Le seul fait qui paraisse dès à présent hors de doute, est que Julia Russel n’habitait pas le Canada. Une attentive étude de sa garde-robe a permis de constater que ses vêtements avaient dû être faits aux États-Unis. On a même trouvé sur le revers d’un manteau, le nom et l’adresse d’une maison de confection de New-York. Mais, une enquête demandée immédiatement par télégramme n’a produit et ne semble devoir produire aucun résultat. Julia Russel se cachait sans doute à New-York plus soigneusement encore qu’à Montréal, et elle n’aurait eu garde de donner à un marchand son véritable nom.

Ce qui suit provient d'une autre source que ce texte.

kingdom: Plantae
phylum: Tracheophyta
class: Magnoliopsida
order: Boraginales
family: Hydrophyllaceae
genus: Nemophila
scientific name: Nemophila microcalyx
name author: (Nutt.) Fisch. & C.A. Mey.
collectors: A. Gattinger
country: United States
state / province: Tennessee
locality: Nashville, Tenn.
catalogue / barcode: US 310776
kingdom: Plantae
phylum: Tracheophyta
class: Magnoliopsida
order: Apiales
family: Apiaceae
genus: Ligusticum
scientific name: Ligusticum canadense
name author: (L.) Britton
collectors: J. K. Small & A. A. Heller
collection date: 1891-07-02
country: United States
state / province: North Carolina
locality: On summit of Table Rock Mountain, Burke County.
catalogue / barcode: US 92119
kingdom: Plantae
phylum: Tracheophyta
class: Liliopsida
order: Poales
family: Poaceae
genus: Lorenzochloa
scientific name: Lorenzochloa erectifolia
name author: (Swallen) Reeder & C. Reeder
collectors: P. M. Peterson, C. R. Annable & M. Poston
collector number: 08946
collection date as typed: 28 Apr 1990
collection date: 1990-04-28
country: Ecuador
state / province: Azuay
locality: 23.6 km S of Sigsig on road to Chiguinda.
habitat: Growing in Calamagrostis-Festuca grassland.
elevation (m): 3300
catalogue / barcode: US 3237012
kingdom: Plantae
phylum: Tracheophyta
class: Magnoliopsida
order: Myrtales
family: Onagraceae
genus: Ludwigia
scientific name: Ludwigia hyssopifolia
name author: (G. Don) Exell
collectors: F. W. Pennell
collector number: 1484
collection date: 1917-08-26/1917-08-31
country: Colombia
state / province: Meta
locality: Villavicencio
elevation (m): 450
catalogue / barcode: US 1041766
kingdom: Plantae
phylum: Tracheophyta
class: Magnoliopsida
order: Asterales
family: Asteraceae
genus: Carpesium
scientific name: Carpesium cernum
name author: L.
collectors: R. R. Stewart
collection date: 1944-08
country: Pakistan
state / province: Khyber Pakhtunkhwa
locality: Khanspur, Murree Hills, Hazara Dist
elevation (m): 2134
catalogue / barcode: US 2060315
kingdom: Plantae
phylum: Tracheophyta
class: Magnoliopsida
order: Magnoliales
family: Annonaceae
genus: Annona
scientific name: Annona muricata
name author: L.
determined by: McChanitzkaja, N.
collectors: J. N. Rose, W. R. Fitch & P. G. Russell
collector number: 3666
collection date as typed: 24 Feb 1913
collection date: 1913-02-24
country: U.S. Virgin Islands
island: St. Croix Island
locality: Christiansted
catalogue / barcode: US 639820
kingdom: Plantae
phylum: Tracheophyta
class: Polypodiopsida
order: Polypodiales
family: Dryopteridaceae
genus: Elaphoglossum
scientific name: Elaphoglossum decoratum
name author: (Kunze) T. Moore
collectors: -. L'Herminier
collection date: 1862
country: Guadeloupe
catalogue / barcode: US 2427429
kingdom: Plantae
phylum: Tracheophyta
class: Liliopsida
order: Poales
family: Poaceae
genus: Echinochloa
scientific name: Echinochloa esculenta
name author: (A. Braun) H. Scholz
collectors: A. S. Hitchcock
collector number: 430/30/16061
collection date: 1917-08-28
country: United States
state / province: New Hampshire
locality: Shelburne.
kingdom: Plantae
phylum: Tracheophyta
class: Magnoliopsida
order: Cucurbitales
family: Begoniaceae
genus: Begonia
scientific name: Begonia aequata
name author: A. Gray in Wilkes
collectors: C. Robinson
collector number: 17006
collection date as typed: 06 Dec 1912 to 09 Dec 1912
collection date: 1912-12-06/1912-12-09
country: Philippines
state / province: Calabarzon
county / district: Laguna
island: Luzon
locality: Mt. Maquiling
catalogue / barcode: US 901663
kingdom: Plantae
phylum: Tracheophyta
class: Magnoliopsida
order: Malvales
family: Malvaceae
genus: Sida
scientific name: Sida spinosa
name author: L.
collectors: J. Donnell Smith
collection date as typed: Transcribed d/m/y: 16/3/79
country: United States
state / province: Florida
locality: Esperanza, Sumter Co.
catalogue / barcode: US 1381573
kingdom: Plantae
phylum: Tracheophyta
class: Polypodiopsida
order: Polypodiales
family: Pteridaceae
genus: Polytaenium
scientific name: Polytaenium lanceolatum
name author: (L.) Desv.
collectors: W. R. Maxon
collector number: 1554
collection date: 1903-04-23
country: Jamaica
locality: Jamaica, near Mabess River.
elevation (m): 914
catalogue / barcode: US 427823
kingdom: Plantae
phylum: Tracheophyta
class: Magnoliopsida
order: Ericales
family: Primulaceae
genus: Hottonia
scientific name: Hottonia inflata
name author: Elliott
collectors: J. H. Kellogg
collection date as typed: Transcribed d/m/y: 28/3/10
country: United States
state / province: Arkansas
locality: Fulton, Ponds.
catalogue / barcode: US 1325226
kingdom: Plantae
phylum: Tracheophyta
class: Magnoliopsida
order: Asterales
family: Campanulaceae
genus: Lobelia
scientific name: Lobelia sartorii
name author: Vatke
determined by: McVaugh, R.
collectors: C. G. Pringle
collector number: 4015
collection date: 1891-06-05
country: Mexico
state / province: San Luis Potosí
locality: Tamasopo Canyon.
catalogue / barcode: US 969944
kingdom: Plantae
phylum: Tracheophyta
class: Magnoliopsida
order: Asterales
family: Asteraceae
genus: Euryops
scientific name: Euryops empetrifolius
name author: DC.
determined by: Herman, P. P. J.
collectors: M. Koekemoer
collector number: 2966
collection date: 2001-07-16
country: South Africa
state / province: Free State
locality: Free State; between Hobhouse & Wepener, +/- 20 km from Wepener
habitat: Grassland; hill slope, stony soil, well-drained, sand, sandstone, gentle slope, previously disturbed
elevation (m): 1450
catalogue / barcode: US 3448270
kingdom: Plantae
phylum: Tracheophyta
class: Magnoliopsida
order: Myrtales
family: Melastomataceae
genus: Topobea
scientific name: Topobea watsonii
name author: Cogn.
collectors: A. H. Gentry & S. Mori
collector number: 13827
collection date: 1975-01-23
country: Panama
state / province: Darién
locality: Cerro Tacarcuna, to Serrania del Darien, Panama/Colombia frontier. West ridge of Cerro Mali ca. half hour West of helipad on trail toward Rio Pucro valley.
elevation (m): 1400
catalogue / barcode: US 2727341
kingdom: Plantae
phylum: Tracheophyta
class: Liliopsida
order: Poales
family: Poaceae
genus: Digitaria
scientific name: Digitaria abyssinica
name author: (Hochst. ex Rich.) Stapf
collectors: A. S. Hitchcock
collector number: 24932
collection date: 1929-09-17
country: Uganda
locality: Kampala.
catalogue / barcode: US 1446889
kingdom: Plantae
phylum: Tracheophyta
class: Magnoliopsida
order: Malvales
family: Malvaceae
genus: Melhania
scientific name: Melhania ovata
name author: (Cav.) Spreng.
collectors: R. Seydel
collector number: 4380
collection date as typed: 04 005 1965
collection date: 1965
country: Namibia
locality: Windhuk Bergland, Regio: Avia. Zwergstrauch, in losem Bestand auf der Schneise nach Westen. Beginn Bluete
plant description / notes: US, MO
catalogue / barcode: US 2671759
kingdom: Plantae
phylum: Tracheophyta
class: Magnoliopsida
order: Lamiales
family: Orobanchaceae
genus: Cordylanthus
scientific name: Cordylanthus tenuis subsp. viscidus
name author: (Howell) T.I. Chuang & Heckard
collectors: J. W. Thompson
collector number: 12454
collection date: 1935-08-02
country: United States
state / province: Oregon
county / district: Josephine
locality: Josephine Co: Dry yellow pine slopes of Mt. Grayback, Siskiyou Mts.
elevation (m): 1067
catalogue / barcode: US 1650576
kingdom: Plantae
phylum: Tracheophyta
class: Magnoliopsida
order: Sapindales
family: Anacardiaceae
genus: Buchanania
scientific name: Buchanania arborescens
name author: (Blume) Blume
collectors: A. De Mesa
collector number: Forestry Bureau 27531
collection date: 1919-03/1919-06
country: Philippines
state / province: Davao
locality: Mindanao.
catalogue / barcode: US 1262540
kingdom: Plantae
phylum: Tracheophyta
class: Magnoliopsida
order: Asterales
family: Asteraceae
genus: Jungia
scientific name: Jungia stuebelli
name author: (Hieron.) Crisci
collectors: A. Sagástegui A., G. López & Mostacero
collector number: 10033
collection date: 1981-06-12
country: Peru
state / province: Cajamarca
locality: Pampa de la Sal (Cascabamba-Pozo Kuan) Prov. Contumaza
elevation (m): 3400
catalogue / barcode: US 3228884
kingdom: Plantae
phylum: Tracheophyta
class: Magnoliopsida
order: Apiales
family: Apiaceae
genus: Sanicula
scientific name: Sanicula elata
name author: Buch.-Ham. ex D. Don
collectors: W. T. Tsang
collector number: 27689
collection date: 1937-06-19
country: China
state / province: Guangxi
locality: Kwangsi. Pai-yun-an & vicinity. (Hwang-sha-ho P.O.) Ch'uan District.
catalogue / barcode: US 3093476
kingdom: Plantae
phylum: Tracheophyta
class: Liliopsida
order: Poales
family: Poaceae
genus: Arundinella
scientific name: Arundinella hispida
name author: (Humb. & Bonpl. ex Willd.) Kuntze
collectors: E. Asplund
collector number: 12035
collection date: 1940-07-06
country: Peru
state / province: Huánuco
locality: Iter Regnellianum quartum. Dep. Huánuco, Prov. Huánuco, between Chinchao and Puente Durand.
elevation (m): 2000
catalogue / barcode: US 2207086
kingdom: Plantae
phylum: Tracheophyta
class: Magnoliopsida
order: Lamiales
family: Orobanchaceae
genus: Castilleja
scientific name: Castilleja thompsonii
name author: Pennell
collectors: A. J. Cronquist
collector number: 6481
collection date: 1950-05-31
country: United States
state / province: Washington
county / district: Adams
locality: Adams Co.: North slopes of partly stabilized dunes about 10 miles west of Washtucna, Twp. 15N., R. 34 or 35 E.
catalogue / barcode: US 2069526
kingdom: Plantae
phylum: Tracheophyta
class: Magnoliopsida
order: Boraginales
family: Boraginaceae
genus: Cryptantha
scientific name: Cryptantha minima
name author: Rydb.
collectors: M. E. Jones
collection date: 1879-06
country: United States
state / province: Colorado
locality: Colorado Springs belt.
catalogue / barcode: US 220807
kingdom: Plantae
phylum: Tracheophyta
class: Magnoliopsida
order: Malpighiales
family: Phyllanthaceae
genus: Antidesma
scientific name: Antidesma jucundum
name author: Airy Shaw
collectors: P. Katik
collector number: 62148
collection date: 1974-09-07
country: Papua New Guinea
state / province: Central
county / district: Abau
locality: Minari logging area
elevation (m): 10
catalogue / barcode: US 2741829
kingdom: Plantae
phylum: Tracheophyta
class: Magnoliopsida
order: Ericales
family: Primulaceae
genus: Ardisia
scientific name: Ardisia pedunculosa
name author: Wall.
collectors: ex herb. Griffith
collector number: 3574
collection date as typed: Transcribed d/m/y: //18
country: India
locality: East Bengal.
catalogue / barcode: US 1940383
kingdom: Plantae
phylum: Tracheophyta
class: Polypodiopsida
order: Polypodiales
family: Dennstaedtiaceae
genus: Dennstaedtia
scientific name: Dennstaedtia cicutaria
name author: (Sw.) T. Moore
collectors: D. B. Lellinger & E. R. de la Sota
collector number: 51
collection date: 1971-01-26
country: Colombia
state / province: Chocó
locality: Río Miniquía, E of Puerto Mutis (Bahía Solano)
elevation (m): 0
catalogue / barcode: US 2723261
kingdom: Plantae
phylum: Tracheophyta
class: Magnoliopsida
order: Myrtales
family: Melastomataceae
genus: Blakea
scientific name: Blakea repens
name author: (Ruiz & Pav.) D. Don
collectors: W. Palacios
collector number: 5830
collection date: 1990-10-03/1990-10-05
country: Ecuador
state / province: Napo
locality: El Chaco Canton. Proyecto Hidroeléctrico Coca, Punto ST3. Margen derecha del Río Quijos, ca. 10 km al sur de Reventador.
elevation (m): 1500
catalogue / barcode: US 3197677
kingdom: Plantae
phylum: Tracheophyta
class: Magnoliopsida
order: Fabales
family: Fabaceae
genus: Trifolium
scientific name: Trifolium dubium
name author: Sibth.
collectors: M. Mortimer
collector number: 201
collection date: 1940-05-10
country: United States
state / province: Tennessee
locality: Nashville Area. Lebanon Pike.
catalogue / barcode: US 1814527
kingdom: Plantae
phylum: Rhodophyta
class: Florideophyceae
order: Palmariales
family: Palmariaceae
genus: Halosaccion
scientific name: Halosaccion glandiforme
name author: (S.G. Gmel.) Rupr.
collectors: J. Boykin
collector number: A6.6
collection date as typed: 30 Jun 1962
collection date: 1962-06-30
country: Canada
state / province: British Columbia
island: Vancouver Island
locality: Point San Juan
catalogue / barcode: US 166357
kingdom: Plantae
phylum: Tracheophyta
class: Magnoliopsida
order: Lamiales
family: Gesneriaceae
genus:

Si, comme tout porte à le croire, la femme au doigt coupé a été assassinée par un étranger, et si cet étranger a quitté Montréal immédiatement après le meurtre, il est à craindre que les recherches de la police ne soient désormais absolument vaines. Mais à supposer que les coupables échappent à la justice des hommes, ils n’échapperont point à la justice de Dieu !

Nous avons reproduit cet article en entier, parce qu’il nous a paru résumer, mieux que tous les autres, l’ensemble des constatations et l’état de l’opinion publique.

La Presse ayant avancé que l’amputation du doigt avait été faite avec l’habileté d’un chirurgien, on ne s’étonnera pas que le Monde, habitué à prendre le contrepied de son confrère, affirmât que cette mutilation avait été faite avec une maladresse qui dénotait une main absolument inexpérimentée.

Le même journal se plaignait, non sans quelque amertume, que le corps de Julia Russel eut été soustrait à la vue des représentants de la presse par un transport précipité.